Two miles north of Ambleside is Rydal. The lake, Rydal Water, is one of the smallest of the lakes, being just less than a mile long, but with its little, wooded islands, it is one of the prettiest. The village is similarly proportioned but famous for being the home of the poet William Wordsworth for 37 years.
There are good paths around both sides of Rydal Water. The south side of the lake has a choice of paths; the lower path gives access to the lake shore at its eastern end, and to woodland at its western end. A higher path leads up across the hillside to the gaping entrance of Rydal Cave. As with most caves in The Lakes, this is not a natural cave but the result of quarrying for slate, and can be entered with care. Continuing west from the cave, this path leads on to Loughrigg Terrace, which has one of the finest views of the next lake, Grasmere.
Crossing the hillside to the north of Rydal Water is the Coffin Path. This rather ghoulish name comes from the days before there was a church at Rydal, and coffins often had to be carried to Grasmere for burial, a distance of about two miles. Today however, the path gives lovely views over the lake and is an excellent route to Grasmere. At its western end, the Coffin Path gives access to White Moss Common, a little rocky spur which separates Rydal Water from Grasmere; this was a favourite spot for Wordsworth and his family, and has lovely views of both lakes.

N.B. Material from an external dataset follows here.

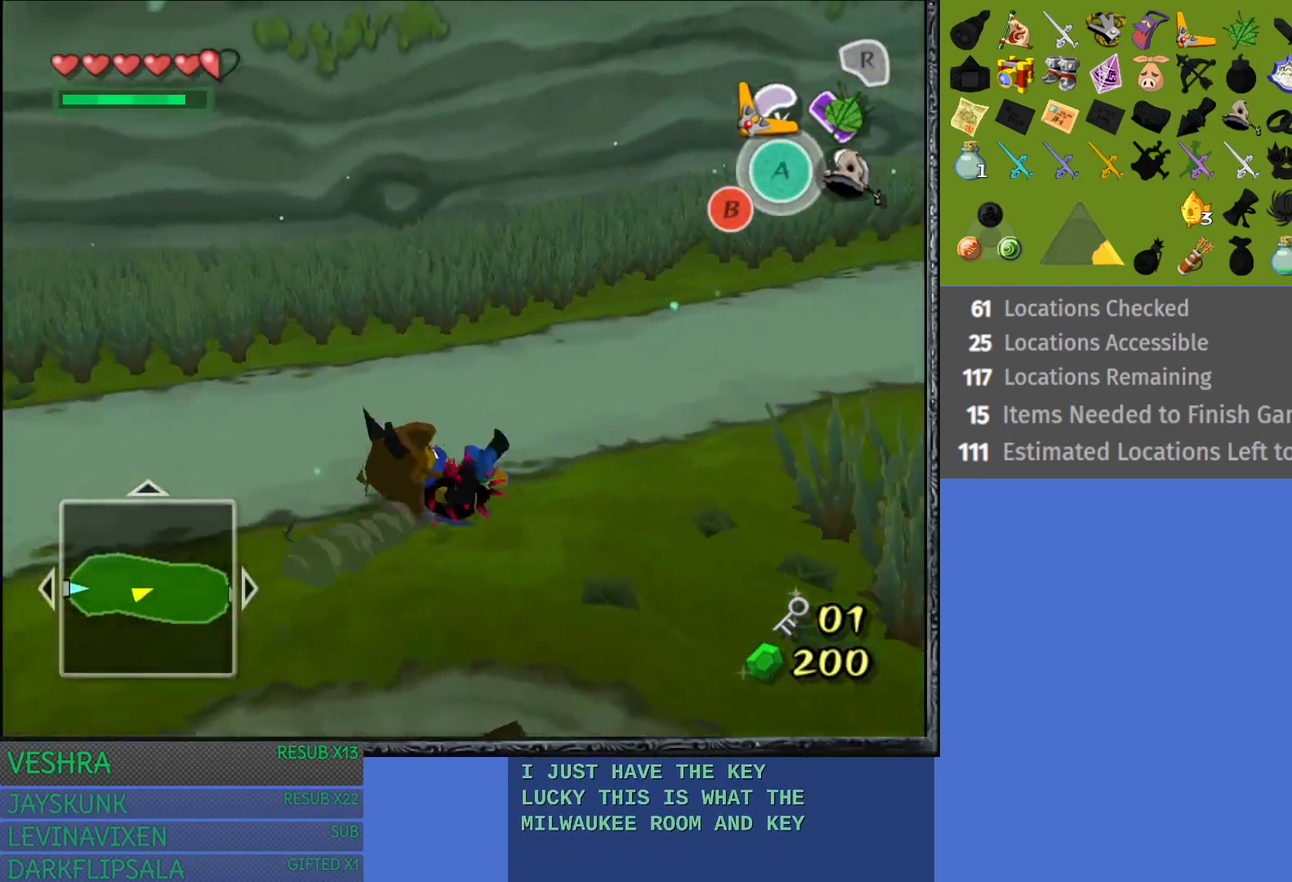
{"buttons": [], "left_stick": "up-right", "right_stick": "center", "events": [[17, "CROSS", "down"], [50, "left_stick", "up-right"], [83, "CROSS", "up"], [183, "CROSS", "down"], [283, "CROSS", "up"], [350, "CROSS", "down"], [467, "CROSS", "up"]]}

Although it has no lake of its own, the Troutbeck valley east of Ambleside is worth a visit. Many visitors will pass through Troutbeck on the lower road, the A592, on their way from Windermere to Ullswater. But far more interesting is the higher road which hugs the eastern side of Wansfell. This route connects a series of old farmsteads, many of which are wonderful examples of Lakeland’s rural architecture, giving the valley an ancient, timeless feeling. Happily, one of these farmhouses, Town End, has been preserved by the National Trust and is open to the public.
To the west of Ambleside is Loughrigg Fell. This low, sprawling hill sits in a wonderful position between four lakes: Windermere, Rydal Water, Grasmere and Elterwater, as well as having its own little lake, Loughrigg Tarn. But rather than visiting the summit (335m), a circuit of the hill has the most beautiful views; one of the best of these is from Todd Crag (212m) which is just over a mile from the town centre and has a famous view of Windermere.
Rising up out of Ambleside town centre is ‘The Struggle', a single lane hill pass that links to the A592 and Kirkstone Pass, the highest road in the Lake District. The Struggle is the steepest route up to Kirkstone and is a popular challenge for hardy cyclists. Kirkstone Pass takes its name from the distinctive boulder on the west side of the road, which from some angles resembles a church tower. There is also a pub at the top of the pass, the Kirkstone Pass Inn, which is of course the highest pub in The Lakes.